The Generation Of Text-To-Image Diffusion Using An Invertible Process Given Any Existing Diffusion Model


With the recent advancements in technology and the field of Artificial Intelligence, there have been a lot of innovations. Be it text generation using the super trending ChatGPT model or image generation from a text, everything is now possible. Currently, there are several text-to-image models that not only produce a fresh image from a textual description but also edit an existing image. Generating an image is usually easier than editing an available image, as a lot of fine detailing needs to be maintained while editing. For accurate text-based image editing, researchers have developed a new algorithm, EDICT – Exact Diffusion Inversion via Coupled Transformations. EDICT is a new algorithm capable of performing text-guided image editing with the help of diffusion models.

Text-to-image generation is a task in which a machine learning model is trained to produce an image based on a given text description. The model learns to associate text descriptions with pictures and generates new images that match the specified description. EDICT performs text-to-image diffusion generation using any existing diffusion model. In image generation, diffusion models are generative models that use a diffusion process to produce new images. The diffusion process begins from a random image and then iteratively filters it by applying a series of transformations until it reaches a final image similar to the target image. 

Diffusion models are trained to generate a denoised image from a noisy image with the help of a textual description. For editing an image, noise is added to the original image, and this partial generation is used to perform a new generation using the given text. EDICT works on the concept of obtaining a noisy image that would exactly produce the original image when provided with the original text or the prompt. It is a kind of inverse noising technique. This way, if the original text is slightly altered, the edited image would be mostly unchanged with just the required alterations. 

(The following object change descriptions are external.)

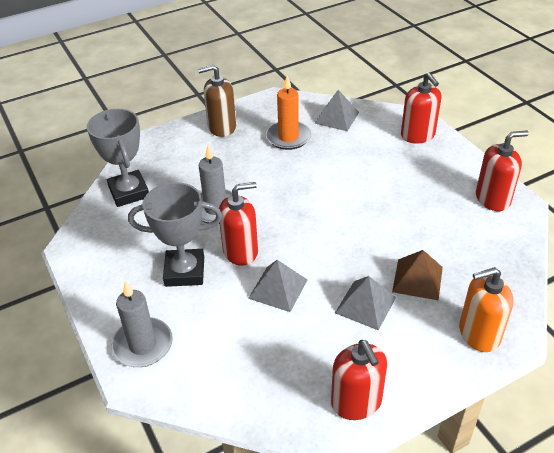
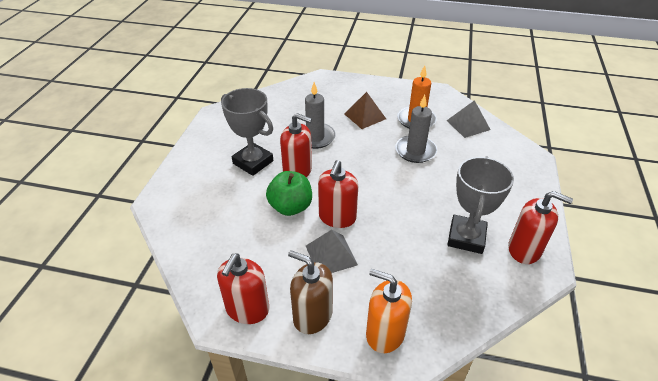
camera: 40 degrees right, 0 degrees up
grey trophy [87,109,149,207] -> grey trophy moved to [447,156,514,254]
grey candle [111,281,173,367] -> grey candle moved to [395,95,437,163]
brown soap dispenser [198,65,236,137] -> brown soap dispenser moved to [288,250,333,334]
grey pyramid [248,260,308,312] -> green apple [266,171,312,216]
brown pyramid [392,250,443,301] -> brown pyramid moved to [344,92,386,129]
red soap dispenser [401,72,442,143] -> red soap dispenser moved to [318,160,358,228]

The team behind EDICT shares the results of the algorithm with the help of an example. While generating an image of a cat surfing in water by editing an existing image of a surfing dog, a lot of details and minute information is lost, such as the waves, the color of the board, etc. This is because, in this method, noise is simply added to the original image to generate the new one. In the EDICT technique, reverse generation is carried out by finding a noisy image that would exactly generate the original image. This noisy image then generates the actual image of the surfing dog with the help of the textual caption. The noise from the generated image is copied to query the model again with the picture without noise. Followed by this, the tweaking is done in the text by simply replacing the word dog with the word cat, and finally, a comparatively detailed edited image of a surfing cat is obtained. EDICT works merely on the idea of making two identical copies of an image and alternatively improving each one of them with details from the other in a reversible manner.

This new approach undoubtedly seems promising, as current text-to-image generation models are inconsistent and do not do full justice to the detailing of the original image. By inverting the generation process, the important content of the image can be preserved. Considering these image generation models’ growing innovations and demand, EDICT appears to be a big competition to all existing models.